● Task details
Count how many lines in the entries below contain the word "configuration", matching case exactly. Give only the number.

● Records supplied
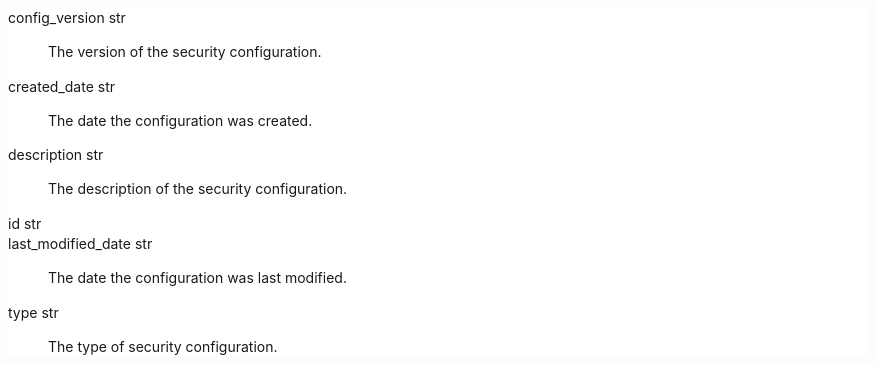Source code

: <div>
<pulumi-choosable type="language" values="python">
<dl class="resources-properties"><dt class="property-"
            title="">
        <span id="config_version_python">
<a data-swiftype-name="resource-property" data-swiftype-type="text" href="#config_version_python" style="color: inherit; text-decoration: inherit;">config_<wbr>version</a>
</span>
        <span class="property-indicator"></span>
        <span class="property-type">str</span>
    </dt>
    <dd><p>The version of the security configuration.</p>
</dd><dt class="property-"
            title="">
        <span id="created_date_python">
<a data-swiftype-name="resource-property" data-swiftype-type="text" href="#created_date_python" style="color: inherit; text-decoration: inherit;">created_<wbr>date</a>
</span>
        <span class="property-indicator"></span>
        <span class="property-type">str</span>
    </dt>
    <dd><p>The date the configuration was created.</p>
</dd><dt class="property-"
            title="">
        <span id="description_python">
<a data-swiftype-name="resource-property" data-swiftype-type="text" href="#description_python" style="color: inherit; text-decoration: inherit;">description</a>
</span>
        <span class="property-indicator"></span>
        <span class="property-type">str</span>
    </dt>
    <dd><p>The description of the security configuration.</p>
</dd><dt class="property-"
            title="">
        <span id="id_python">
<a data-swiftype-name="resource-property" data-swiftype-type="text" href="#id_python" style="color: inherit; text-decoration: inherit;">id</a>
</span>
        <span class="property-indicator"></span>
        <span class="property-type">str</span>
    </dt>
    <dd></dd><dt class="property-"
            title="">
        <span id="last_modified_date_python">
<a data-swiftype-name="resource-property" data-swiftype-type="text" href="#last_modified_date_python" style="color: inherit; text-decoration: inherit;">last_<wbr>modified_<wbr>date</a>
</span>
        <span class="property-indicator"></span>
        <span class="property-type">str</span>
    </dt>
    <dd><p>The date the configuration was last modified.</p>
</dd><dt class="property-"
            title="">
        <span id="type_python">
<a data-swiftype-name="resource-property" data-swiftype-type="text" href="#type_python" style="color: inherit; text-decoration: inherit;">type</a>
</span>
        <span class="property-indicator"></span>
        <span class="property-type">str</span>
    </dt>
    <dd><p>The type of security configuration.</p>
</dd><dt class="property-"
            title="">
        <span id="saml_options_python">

● Solution to this task
5